[Dataset entries]

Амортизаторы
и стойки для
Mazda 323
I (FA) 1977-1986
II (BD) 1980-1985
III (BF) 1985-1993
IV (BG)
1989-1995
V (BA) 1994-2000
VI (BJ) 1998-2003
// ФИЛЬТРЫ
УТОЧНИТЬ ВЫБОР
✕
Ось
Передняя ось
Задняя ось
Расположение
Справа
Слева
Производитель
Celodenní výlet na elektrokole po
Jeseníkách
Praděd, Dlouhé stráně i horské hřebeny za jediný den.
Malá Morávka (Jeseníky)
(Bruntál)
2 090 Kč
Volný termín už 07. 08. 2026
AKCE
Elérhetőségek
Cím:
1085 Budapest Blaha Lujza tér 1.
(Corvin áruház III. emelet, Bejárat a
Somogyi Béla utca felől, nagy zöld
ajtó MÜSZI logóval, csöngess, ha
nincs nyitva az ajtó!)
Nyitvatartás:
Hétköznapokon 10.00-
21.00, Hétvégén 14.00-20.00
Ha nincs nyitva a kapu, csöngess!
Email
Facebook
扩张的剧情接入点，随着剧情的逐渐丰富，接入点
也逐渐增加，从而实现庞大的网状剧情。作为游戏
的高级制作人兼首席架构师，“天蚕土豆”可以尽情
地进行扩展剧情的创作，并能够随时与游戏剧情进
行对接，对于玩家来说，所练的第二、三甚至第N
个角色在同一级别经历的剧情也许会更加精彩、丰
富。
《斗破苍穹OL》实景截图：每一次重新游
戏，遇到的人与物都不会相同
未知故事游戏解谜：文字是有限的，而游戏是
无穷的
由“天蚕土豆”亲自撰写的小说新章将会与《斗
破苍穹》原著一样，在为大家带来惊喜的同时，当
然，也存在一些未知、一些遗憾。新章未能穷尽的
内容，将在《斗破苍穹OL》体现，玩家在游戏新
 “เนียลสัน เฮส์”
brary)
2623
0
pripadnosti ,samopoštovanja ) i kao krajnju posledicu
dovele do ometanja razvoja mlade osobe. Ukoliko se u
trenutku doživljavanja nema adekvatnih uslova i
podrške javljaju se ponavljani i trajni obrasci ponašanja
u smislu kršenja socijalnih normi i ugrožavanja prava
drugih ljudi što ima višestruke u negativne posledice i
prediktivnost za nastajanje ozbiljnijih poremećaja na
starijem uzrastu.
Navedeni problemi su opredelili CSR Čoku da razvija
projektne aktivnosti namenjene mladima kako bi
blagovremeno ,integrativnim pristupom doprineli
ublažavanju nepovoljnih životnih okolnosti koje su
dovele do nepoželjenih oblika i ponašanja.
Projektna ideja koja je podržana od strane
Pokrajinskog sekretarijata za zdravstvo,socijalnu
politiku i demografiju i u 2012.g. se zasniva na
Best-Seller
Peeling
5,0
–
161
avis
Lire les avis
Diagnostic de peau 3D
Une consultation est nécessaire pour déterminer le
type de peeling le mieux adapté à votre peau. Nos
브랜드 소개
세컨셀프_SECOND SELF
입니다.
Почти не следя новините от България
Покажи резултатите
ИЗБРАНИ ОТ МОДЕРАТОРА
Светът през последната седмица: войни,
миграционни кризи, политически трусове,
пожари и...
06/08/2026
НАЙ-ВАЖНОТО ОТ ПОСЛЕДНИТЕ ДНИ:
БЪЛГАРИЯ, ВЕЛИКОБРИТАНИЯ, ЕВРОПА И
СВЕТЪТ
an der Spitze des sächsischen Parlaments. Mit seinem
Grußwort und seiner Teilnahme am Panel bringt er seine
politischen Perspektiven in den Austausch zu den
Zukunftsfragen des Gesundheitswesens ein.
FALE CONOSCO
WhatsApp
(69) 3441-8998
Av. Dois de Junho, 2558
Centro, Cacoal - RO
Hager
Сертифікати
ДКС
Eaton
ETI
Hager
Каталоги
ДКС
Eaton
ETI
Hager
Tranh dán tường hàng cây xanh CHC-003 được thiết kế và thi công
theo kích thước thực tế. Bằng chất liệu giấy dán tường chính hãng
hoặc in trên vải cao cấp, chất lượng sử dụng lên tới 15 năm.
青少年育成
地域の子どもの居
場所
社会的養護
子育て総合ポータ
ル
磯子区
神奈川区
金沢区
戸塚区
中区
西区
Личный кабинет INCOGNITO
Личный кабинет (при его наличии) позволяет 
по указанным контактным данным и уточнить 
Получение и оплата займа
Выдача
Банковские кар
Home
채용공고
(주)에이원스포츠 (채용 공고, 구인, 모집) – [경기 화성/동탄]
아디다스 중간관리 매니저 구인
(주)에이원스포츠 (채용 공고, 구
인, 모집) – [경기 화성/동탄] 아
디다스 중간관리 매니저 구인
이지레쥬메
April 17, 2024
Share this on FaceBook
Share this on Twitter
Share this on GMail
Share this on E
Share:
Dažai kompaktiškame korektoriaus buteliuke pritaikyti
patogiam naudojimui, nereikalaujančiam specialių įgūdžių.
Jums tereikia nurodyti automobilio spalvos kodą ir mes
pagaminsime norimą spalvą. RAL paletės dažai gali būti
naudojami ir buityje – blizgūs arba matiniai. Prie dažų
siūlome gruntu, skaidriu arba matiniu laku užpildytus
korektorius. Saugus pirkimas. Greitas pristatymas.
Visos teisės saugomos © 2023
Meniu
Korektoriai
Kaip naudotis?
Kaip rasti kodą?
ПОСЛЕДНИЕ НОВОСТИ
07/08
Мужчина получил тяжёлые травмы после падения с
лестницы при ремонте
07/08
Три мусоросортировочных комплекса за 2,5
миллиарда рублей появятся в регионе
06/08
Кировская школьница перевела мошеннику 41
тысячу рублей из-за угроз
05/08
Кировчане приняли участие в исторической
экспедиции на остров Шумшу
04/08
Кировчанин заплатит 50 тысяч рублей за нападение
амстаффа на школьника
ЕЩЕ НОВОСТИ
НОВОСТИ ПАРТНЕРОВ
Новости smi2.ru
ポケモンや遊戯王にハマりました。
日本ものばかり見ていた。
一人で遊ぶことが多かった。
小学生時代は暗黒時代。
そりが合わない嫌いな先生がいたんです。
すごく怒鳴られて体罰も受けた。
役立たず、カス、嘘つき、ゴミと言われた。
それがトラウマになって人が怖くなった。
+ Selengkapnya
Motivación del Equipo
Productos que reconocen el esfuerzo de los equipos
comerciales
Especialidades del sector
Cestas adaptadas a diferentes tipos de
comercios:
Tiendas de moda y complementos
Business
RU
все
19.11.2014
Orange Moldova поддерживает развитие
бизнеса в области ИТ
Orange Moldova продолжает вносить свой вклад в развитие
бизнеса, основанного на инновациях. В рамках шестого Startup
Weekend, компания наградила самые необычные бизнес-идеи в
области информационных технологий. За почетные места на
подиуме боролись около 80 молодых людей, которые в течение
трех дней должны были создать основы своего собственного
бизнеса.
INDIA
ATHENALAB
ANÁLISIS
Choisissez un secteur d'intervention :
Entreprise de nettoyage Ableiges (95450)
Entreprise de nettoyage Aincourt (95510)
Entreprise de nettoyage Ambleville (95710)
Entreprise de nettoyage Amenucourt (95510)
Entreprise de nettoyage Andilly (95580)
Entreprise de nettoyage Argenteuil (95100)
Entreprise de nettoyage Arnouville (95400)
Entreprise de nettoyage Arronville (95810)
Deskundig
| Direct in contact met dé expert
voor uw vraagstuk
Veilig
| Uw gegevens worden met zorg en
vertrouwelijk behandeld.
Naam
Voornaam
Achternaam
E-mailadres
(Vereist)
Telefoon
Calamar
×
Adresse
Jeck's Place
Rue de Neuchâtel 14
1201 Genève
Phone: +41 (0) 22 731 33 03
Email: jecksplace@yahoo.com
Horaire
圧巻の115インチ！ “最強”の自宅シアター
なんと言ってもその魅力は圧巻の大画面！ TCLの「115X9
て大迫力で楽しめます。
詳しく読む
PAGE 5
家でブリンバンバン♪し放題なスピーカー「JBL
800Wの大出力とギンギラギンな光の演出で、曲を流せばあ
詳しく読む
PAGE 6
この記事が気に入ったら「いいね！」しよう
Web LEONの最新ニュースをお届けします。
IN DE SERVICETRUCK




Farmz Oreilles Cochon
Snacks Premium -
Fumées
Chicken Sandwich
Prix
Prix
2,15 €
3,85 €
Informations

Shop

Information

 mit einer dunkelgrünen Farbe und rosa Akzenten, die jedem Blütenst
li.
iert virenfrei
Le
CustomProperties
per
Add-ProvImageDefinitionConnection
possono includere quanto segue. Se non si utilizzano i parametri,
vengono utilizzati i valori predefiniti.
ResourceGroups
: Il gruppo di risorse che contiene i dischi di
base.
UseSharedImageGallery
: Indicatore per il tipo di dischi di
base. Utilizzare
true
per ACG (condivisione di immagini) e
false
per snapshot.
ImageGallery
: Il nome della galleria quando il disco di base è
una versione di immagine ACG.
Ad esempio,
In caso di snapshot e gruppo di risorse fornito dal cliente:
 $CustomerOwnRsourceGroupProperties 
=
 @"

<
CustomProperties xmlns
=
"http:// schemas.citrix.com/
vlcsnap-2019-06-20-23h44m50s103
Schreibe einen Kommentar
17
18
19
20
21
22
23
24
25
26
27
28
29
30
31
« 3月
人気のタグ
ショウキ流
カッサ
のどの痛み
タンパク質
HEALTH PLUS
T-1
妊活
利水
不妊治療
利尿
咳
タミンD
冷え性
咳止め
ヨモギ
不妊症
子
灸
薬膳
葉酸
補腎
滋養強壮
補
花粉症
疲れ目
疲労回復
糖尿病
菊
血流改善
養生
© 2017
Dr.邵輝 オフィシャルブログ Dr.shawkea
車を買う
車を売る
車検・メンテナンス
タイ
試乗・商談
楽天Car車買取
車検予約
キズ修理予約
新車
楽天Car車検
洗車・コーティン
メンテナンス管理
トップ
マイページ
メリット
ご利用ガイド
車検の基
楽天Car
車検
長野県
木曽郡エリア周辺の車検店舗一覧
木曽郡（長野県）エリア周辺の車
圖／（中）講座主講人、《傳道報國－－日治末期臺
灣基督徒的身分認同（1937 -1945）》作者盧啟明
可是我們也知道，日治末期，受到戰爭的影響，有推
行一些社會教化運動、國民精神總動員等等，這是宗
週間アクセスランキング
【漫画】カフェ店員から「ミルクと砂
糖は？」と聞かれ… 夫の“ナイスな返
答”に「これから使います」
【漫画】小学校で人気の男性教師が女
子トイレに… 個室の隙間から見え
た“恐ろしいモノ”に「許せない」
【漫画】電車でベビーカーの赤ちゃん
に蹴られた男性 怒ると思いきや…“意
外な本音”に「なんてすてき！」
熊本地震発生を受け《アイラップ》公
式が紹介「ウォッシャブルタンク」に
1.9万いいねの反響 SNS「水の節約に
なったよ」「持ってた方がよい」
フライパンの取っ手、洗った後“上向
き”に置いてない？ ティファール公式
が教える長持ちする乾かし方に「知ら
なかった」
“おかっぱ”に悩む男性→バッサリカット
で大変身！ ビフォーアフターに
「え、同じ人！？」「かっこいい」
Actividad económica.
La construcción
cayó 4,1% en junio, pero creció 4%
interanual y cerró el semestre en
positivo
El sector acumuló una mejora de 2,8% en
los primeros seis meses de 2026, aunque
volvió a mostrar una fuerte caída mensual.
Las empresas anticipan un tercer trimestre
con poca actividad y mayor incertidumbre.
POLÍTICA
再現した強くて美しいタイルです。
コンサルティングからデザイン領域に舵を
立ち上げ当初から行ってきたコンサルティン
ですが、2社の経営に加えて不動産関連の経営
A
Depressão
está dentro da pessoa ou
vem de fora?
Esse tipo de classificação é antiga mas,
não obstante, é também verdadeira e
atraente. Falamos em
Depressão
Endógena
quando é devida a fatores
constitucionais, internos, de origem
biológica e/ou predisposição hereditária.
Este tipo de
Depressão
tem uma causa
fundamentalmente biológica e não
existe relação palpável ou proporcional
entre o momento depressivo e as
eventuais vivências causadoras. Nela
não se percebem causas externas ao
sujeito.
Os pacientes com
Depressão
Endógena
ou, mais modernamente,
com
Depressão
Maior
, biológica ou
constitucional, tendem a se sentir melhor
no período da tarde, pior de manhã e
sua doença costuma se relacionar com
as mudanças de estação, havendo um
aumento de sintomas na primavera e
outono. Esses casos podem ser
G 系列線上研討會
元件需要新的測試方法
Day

### Assigned task
Switch "Facebook" to "Instagram" in the listing from its first line through the line with "Почти не следя новините от България", and give those lines again with everything else unchanged.

### Reply
Амортизаторы
и стойки для
Mazda 323
I (FA) 1977-1986
II (BD) 1980-1985
III (BF) 1985-1993
IV (BG)
1989-1995
V (BA) 1994-2000
VI (BJ) 1998-2003
// ФИЛЬТРЫ
УТОЧНИТЬ ВЫБОР
✕
Ось
Передняя ось
Задняя ось
Расположение
Справа
Слева
Производитель
Celodenní výlet na elektrokole po
Jeseníkách
Praděd, Dlouhé stráně i horské hřebeny za jediný den.
Malá Morávka (Jeseníky)
(Bruntál)
2 090 Kč
Volný termín už 07. 08. 2026
AKCE
Elérhetőségek
Cím:
1085 Budapest Blaha Lujza tér 1.
(Corvin áruház III. emelet, Bejárat a
Somogyi Béla utca felől, nagy zöld
ajtó MÜSZI logóval, csöngess, ha
nincs nyitva az ajtó!)
Nyitvatartás:
Hétköznapokon 10.00-
21.00, Hétvégén 14.00-20.00
Ha nincs nyitva a kapu, csöngess!
Email
Instagram
扩张的剧情接入点，随着剧情的逐渐丰富，接入点
也逐渐增加，从而实现庞大的网状剧情。作为游戏
的高级制作人兼首席架构师，“天蚕土豆”可以尽情
地进行扩展剧情的创作，并能够随时与游戏剧情进
行对接，对于玩家来说，所练的第二、三甚至第N
个角色在同一级别经历的剧情也许会更加精彩、丰
富。
《斗破苍穹OL》实景截图：每一次重新游
戏，遇到的人与物都不会相同
未知故事游戏解谜：文字是有限的，而游戏是
无穷的
由“天蚕土豆”亲自撰写的小说新章将会与《斗
破苍穹》原著一样，在为大家带来惊喜的同时，当
然，也存在一些未知、一些遗憾。新章未能穷尽的
内容，将在《斗破苍穹OL》体现，玩家在游戏新
 “เนียลสัน เฮส์”
brary)
2623
0
pripadnosti ,samopoštovanja ) i kao krajnju posledicu
dovele do ometanja razvoja mlade osobe. Ukoliko se u
trenutku doživljavanja nema adekvatnih uslova i
podrške javljaju se ponavljani i trajni obrasci ponašanja
u smislu kršenja socijalnih normi i ugrožavanja prava
drugih ljudi što ima višestruke u negativne posledice i
prediktivnost za nastajanje ozbiljnijih poremećaja na
starijem uzrastu.
Navedeni problemi su opredelili CSR Čoku da razvija
projektne aktivnosti namenjene mladima kako bi
blagovremeno ,integrativnim pristupom doprineli
ublažavanju nepovoljnih životnih okolnosti koje su
dovele do nepoželjenih oblika i ponašanja.
Projektna ideja koja je podržana od strane
Pokrajinskog sekretarijata za zdravstvo,socijalnu
politiku i demografiju i u 2012.g. se zasniva na
Best-Seller
Peeling
5,0
–
161
avis
Lire les avis
Diagnostic de peau 3D
Une consultation est nécessaire pour déterminer le
type de peeling le mieux adapté à votre peau. Nos
브랜드 소개
세컨셀프_SECOND SELF
입니다.
Почти не следя новините от България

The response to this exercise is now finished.